Ghana Med J. 2006 Sep;40(3):87-92.

Trends in the prevalence of female genital mutilation and its effect on delivery outcomes in the kassena-nankana district of northern Ghana.

Oduro A, Ansah P, Hodgson A, Afful T, Baiden F, Adongo P, Koram K.

Navrongo Health Research Centre, P.O. Box 114, Navrongo, Ghana.

Summary

RATIONAL: Female genital mutilation (FGM) is prevalent in northern Ghana, as the practice is seen as a passage rite to women adulthood and thus undertaken just before marriage.

OBJECTIVES: We determined the changes in trend of FGM in deliveries at the Navrongo War Memorial hospital, and compared the outcomes and FGM status.

DESIGN: Retrospective extraction and analysis of delivery data at the hospital from 1(st) January 1996 to 31(st) December 2003.

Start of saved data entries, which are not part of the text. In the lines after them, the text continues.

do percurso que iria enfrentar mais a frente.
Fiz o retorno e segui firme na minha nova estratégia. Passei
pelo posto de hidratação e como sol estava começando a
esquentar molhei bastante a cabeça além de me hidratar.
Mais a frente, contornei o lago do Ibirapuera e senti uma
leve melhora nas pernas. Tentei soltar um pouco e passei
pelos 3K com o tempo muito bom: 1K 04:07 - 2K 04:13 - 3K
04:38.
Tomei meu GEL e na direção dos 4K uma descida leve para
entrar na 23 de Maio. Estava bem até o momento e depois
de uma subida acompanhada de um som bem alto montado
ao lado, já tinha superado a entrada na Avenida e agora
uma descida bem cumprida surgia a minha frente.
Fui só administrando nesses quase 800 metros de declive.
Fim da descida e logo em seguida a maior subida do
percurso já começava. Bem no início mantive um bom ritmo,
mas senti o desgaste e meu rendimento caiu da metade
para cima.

RESULTS: Of the 5071 deliveries, about 29% (1466/5071) were associated with FGM. The highest prevalence (95% CI) of 61.5% (50.9, 71.2) was in women aged 40 years and above, and the lowest of 14.4% (11.7, 17.0) was in women below 20 years. The all-age prevalence of FGM showed a significant decline (p-value for linear trend < 0.01) from 35.2% in 1996 to 21.1% in 2003. About 6% (89/1466) of mothers with FGM had stillbirths compared with about 3% (123/3605) of mothers without FGM. Again FGM was associated with 8.2% (120/1466) caesarean section rate compared with 6.7% (241/3605) in mothers without FGM. Mean birth weight and frequency of low birth weights were not significantly associated with FGM status.

CONCLUSION: Although there is a high rate of FGM among mothers in the district and is associated with a higher proportion of stillbirths and caesarean sections, practice has shown a significant decline in the district in recent years due to the prevailing campaigns and intervention studies. There is therefore the need to sustain the ongoing intervention efforts.